Health Care Proxies: preparing as best you can

There are not many things that can be controlled in life. As much planning as you may try to do, each day is full of surprises. While we only hope for good surprises in life, there are moments that are not so great. If you were in an accident tomorrow and were rendered incapable of expressing what treatments you do/do not agree to, what would you do? In New York, medical professionals usually go by the rule that unless otherwise directed, they are to keep you alive by any means possible.

While this seems like a good mantra, many patients have specific health guidelines they prefer their medical professionals to follow. For example, many religions do now allow blood-transfusions, even if it means the difference between life and death. Others prefer to die naturally rather than being kept alive artificially only to prolong the inevitable death from the illness/injury.

In these cases, without the patient’s ability to communicate these wishes (as is the case with patients who are either unconscious or rendered incompetent) the medical professionals are left to make these very personal decisions for the patient.

Health Care proxies allow individuals to appoint an agent to whom medical professionals consult with when medical treatment decisions need to be made. In New York, a standard Health Care Proxy (HCP) form can be prepared and given to all health care professionals (rather than completing a different form at every doctor’s office and hospital). The HCP form outlines the medical preferences of the individual (i.e. being kept on life support), as well as allows the individual to choose one or more persons that medical professionals must refer to when the individual is unable to express his or her medical preferences/needs.

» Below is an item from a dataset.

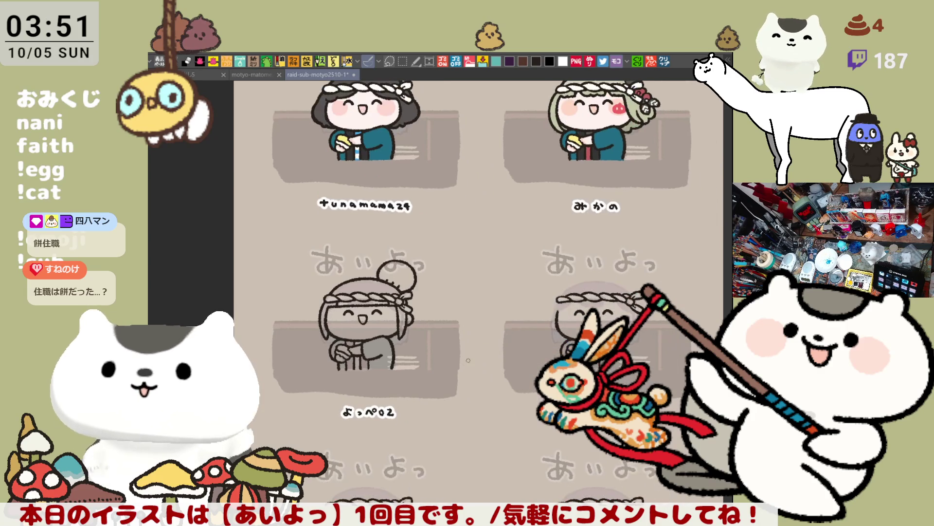
scroll(473, 357, up, 3)
drag(347, 302, 486, 332)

It is important to notify any person you have appointed as an HCP agent to make sure that he or she understands your wishes and what you would and would not agree to medically. The person you appoint as your agent should be somebody you trust and who knows you well enough to make these difficult decisions on your behalf, should the situation come up. While every effort should be made to make sure any specific wishes you may have regarding any medical treatment are covered in the HCP, there may arise a situation that was not included in the HCP. In cases like these, it is important that the agent being consulted knows and understands you well enough to make decisions about these unforeseen circumstances.